Hi Rick,

I did this for a large application where there were a lot of different record types with various linkages much as your roster has with players, and where said linkages could nest quite deeply.

You will need to use the session to do it cleanly. The idea is to somehow keep a stack of ActionForms.

Another need I had was to allow several such page-flows to go on simultaneusly in multiple windows (which session scoped forms would have problems with).


In my case I went so far as to implement a new scope - the 'operation context' - which is basically a sort of sub-session identified with a unique id which is its attribute key in the session, passed in the request url. It consists of a map and some other properties and methods. I overrode the request processor to allow for my actionForms to be stored in this context.


I also needed to bang up a fair bit of support code to deal with things like cleaning up the operation contexts at the appropriate time etc...

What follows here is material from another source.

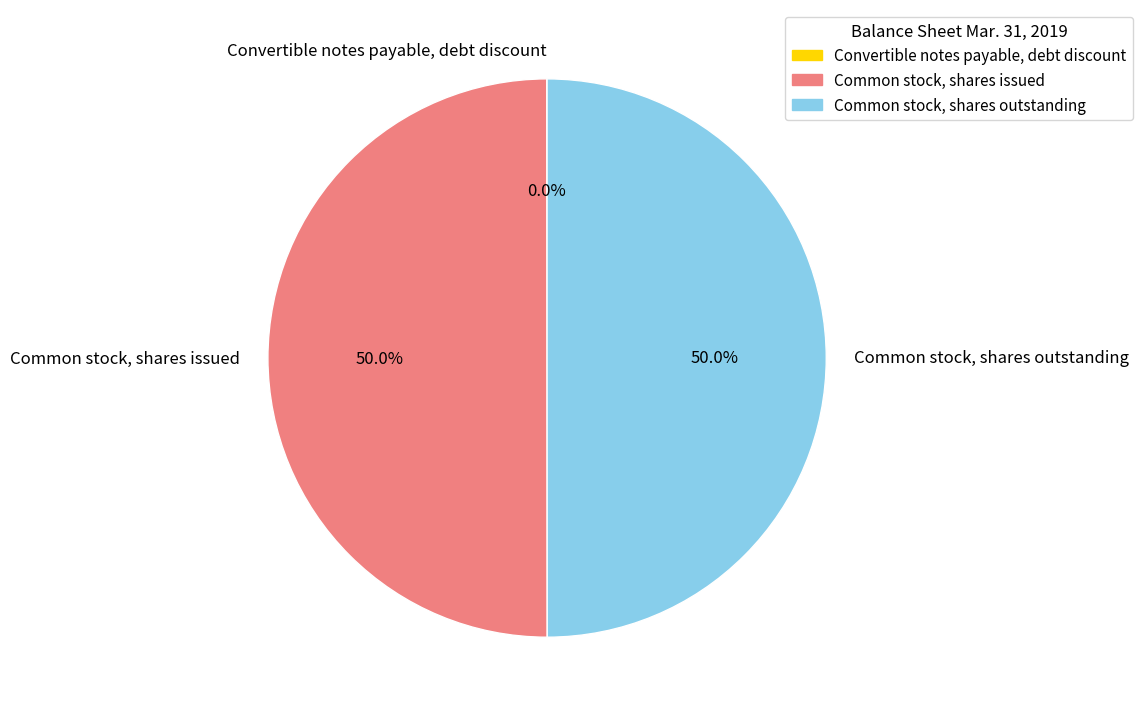

Approximately how many times larger is the value at Common stock, shares outstanding compared to Common stock, shares issued?

1.0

The operation contexts can be stacked, and the term I came up with to describe the act of putting aside the current one to go work on another with the ability to come back later was "diversion", so when the user "diverts" to another page the dispatch action will note that they are diverting to X (based on some hidden field set when the user clicks the link or button to divert) , will push a new operation context onto the stack for that operation context id, and forward to the appropriate action (for which the requestProcessor will instantiate the new form and store it in the operation context as normal). When the user has finished playing with X (ie they save the changes or cancel) the action will pop that operationContext replacing the previous one at the top of the stack and a url or forward name or such like stored as a property in that operation context tells it which action to go back to after that to continue where the user left off. Obviously since your using a stack you can divert multiple levels as deep as you want...

Since the operation context has its own attributes (lie session and request) one can also use these to pass info between the actions and then do a redirecting forward (where the operation id is encoded as a url parameter).

The application I did this for is quite complex and has a lot of configuration that can be done through the ui. There are many different record types that the administrator can create and edit, and most have relationships to various other records (that have their own dependencies ad infinitum...) that would normally have to be created first, making the process quite tedious. By implementing 'diversions' however I was able to make the application practically guide the admin users through the process almost like a wizard but much much more flexible. Since there arent all that many admin users for any particluar deployment of the app, the memory overhead for using the session like this wasnt significant, while the huge boost in user-friendliness was. :-)

In your case you probably dont need to go as far as I did. You could perhaps just keep track of the pages in the stack in a session scoped collection and override the requestProcessor to look in that collection for the form instead of instantiating it. If it finds a form in that collection it can use that (storing it under the normal key in the session (or even request actually. Hmm) where the other strust things (like tags) will look. (You will note we need to go via an action rather than hitting any JSPs directly here so that we make a trip through the requestProcessor where our code will find the form and put it in the appropriate place!)

hth
Andrew


Rick Reumann wrote:
To cut to the chase.. Imagine a hypothetical UI where you have checkboxes next to football players and by checking the boxes and hitting 'save' you would be saving a roster. Typically you'd have a FormBean to capture this information and probably a "RosterAction".

Now also imagine that next to each player on the above list where you set up the roster, there is also an 'edit' button that lets you edit the player. In the application this will not be the only way you can get to edit a player so its behavior needs to be self contained (ie "PlayerAction").

The question I have is, how do you guys handle situations where you need to get 'back' to different pages depending on where the user was? For example, in the above scenario, after a user edits a player, I want the user to be forwarded "back" to the same roster selection screen with what he was working on - what he's checked - still selected. However, if maybe the user is getting to the edit a player functionality from a search screen of search results where he searched for a player to edit, I want the user returned to that screen.

The only clean way sort of clean way I've found to accomplish this is to rely heavily on the use of Session. For example if the Session is used to store search results and the roster. You can have mappings that look like:

<action path="/playerActionFromRosterScreen"
  ....
  <forward name="success"
                path="/WEB-INF/roster.jsp"/>

<action path="/playerActionFromSearchScreen"
  ....
  <forward name="success"
                path="/WEB-INF/search.jsp"/>

If you don't use the Session above, all have to make use of fowarding back to other actions and having to set up a bucnh of parameters before doing so. The maintenance of this gets to be a pain. I'm curious of how others handle these situations.